▶ Given data
┄┄┄┄┄┄┄┄┄┄
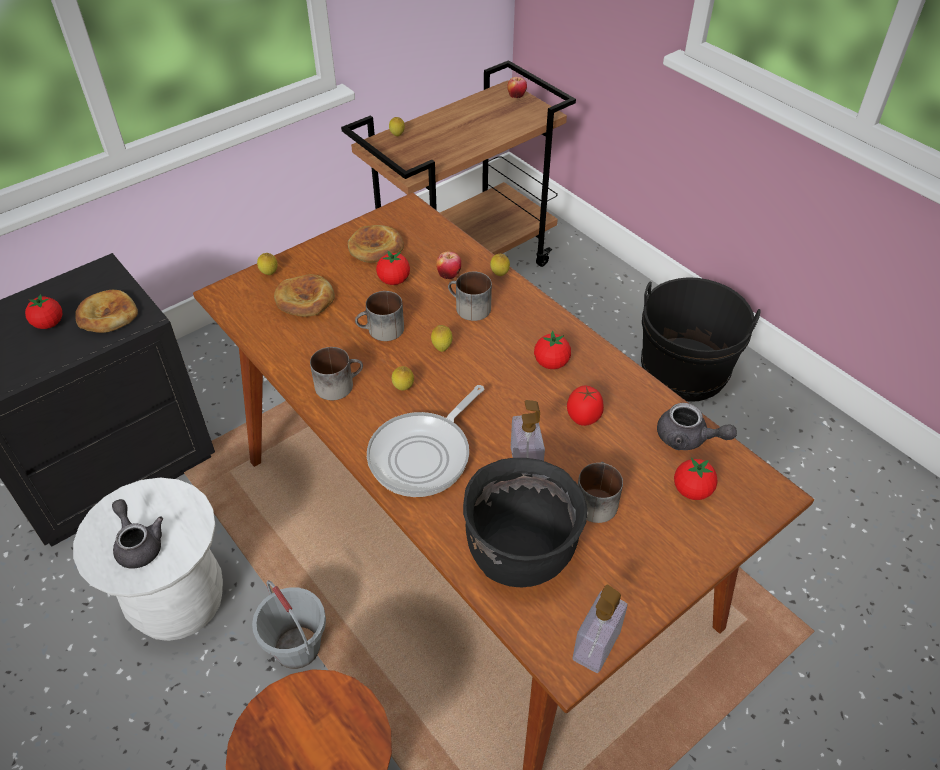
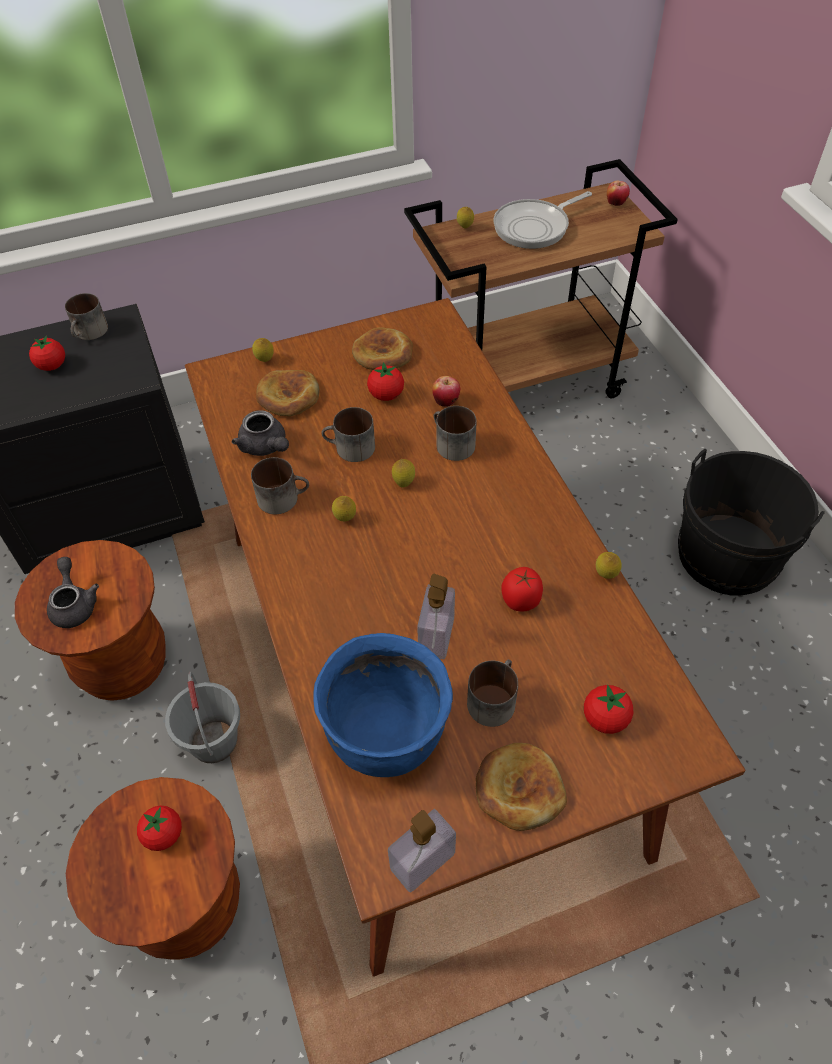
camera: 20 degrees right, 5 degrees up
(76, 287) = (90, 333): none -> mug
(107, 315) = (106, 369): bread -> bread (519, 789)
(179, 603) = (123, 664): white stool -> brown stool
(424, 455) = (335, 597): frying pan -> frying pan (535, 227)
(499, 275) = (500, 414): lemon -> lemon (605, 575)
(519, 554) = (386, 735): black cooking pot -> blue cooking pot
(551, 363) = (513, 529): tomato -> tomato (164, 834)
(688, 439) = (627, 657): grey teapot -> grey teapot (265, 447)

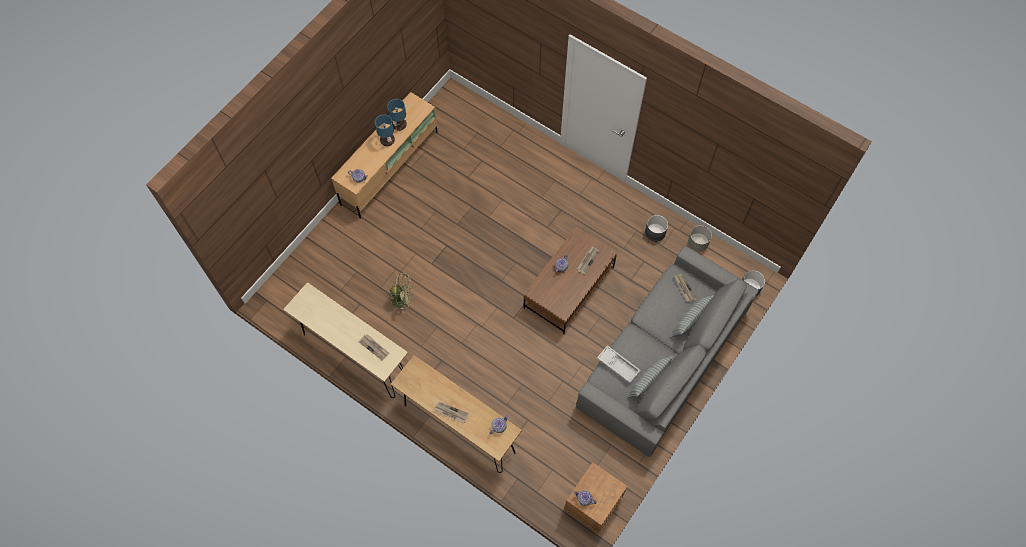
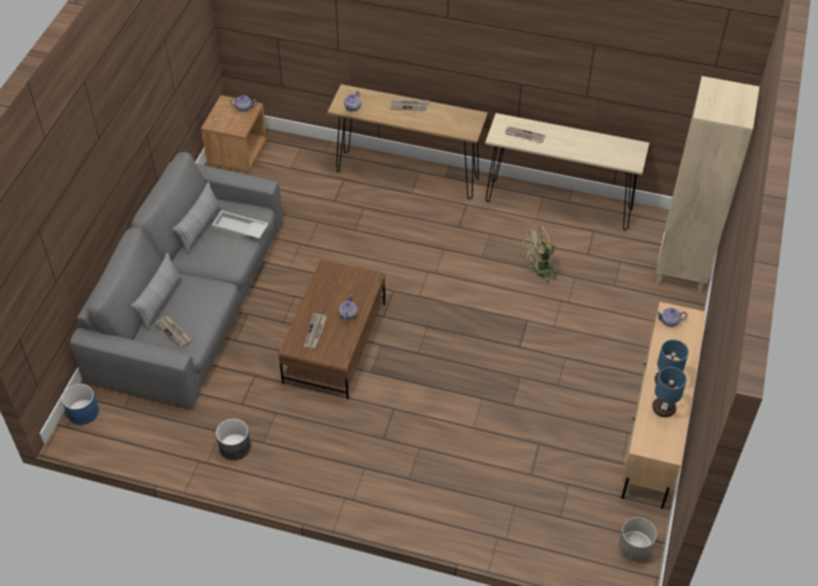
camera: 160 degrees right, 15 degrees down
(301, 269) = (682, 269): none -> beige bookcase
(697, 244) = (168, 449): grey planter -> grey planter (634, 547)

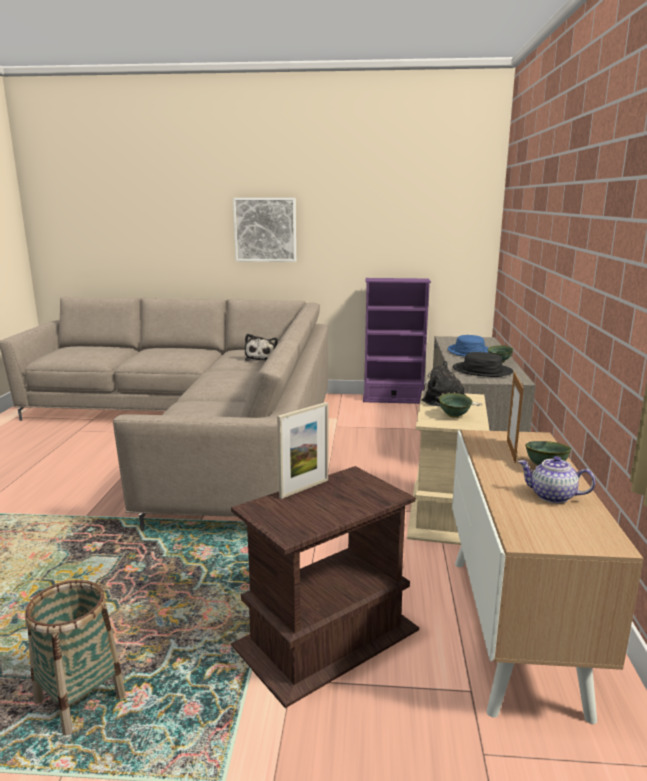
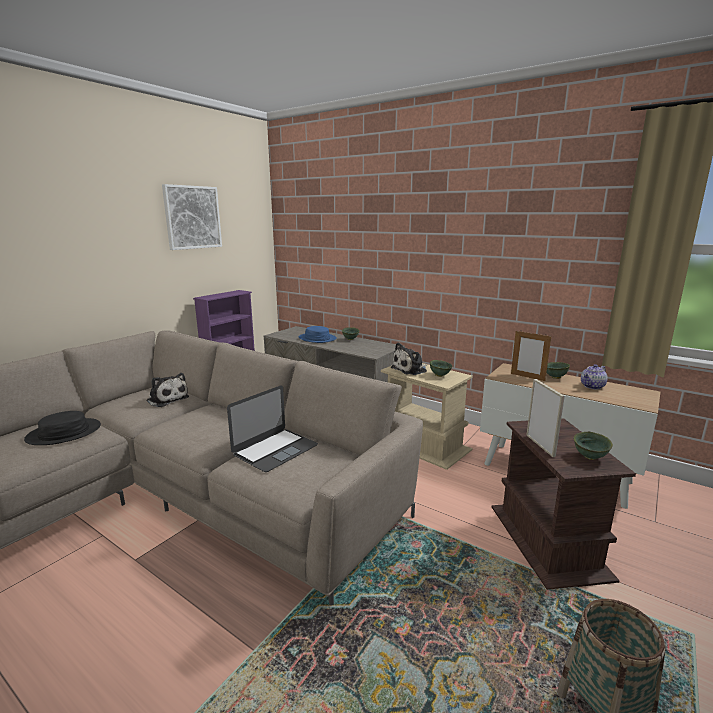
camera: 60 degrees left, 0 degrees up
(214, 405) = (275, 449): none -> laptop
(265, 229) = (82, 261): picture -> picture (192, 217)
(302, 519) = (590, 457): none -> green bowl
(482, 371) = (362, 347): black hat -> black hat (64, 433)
┄┄┄┄┄┄┄┄┄┄
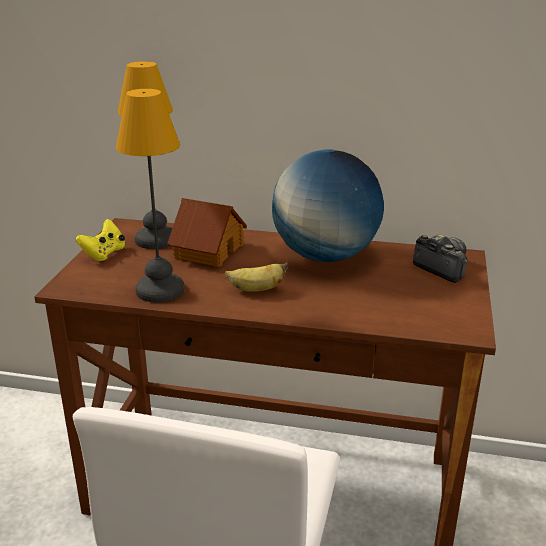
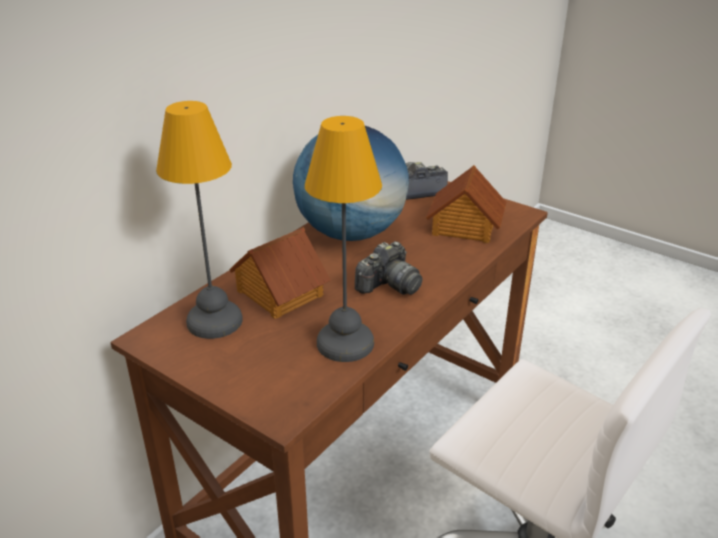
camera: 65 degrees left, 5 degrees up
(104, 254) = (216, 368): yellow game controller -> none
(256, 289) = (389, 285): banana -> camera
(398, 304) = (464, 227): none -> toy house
┄┄┄┄┄┄┄┄┄┄
▶ What this task involves
Going through the data above, count each line that contains "left" and give only that figure.

▶ Response to the exercise
2